**Extract to read**
Understanding connection between model parameters and logp


If I understand correctly, Pyro implements SVI optimization with ELBO loss the following way:

  1. Decreasing the estimate of expected log(q(z)) over the variational parameters (phi), which are specified in pyro.param statements in the guide function - this term of loss could be obtained using guide_tr.log_prob_sum()
  2. Increasing estimate of the expected log(p(z|x)) plus the log(p(z)) over the model parameters (theta) - actually model_tr.log_prob_sum()

My question is about the theta parameters. Expectably there are none of them in pyro.get_param_store() in the case if nothing was explicitly specified in the model function using pyro.param. But even in this case model_tr.log_prob_sum() is increasing during the training process - which ‘degrees of freedom’ are used for that? What actually is optimized?

Thanks a lot!

**Written task 1**
In the forum post about Pyro's ELBO loss, where are the variational parameters (phi) specified?
**Written task 2**
Write what comes next after the forum post about Pyro's ELBO loss.

**Records supplied**
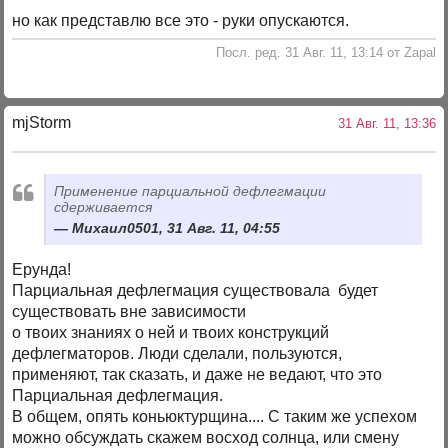
но как представлю все это - руки опускаются.
Посл. ред. 31 Авг. 11, 13:14 от Zapal
mjStоrm
31 Авг. 11, 13:36
Применение парциальной дефлегмации
сдерживается
Михаил0501, 31 Авг. 11, 04:55
Ерунда!
Парциальная дефлегмация существовала будет
существовать вне зависимости
о твоих знаниях о ней и твоих конструкций
дефлегматоров. Люди сделали, пользуются,
применяют, так сказать, и даже не ведают, что это
Парциальная дефлегмация.
В общем, опять коньюктурщина.... С таким же успехом
можно обсуждать скажем восход солнца, или смену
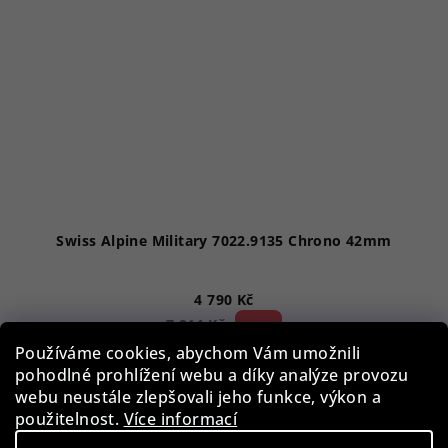
Swiss Alpine Military 7022.9135 Chrono 42mm
4 790 Kč
33 %)
7 211 Kč
(–
Používáme cookies, abychom Vám umožnili
Skladem
pohodlné prohlížení webu a díky analýze provozu
webu neustále zlepšovali jeho funkce, výkon a
použitelnost.
Více informací
Do košíku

**Result 1**
In pyro.param statements in the guide function.

**Result 2**
@yozhikoff I think that whether theta is available or not, phi will be optimized to minimize ELBO loss, which is log q(z) - log p(x, z). Though minimizing ELBO loss does not guarantee the increasing of log p(x, z), they are somehow related (if a = b + c, increasing a will likely increase c). By optimizing phi, z will move to better areas, which in turn (likely) increases the joint probability p(x, z). However, it is not necessary that p(x, z) will always increase, for two reasons:

  • ELBO loss is stochastic (at least, the term p(x|z) is computed using a sample z from q(z))
  • Increasing a might not increase c. For example, forgetting about x for simplicity and considering q(z) = N(1, phi) and p(z) = N(0, 1), while optimizing, phi will move the the minimal point of KL(q,p). At this minimal point phi_0, each svi step will generate a random sample z from N(1, phi_0). There is no guarantee that this random sample z will be decreased at later steps (maximizing p(z) is equivalent to decreasing z to 0).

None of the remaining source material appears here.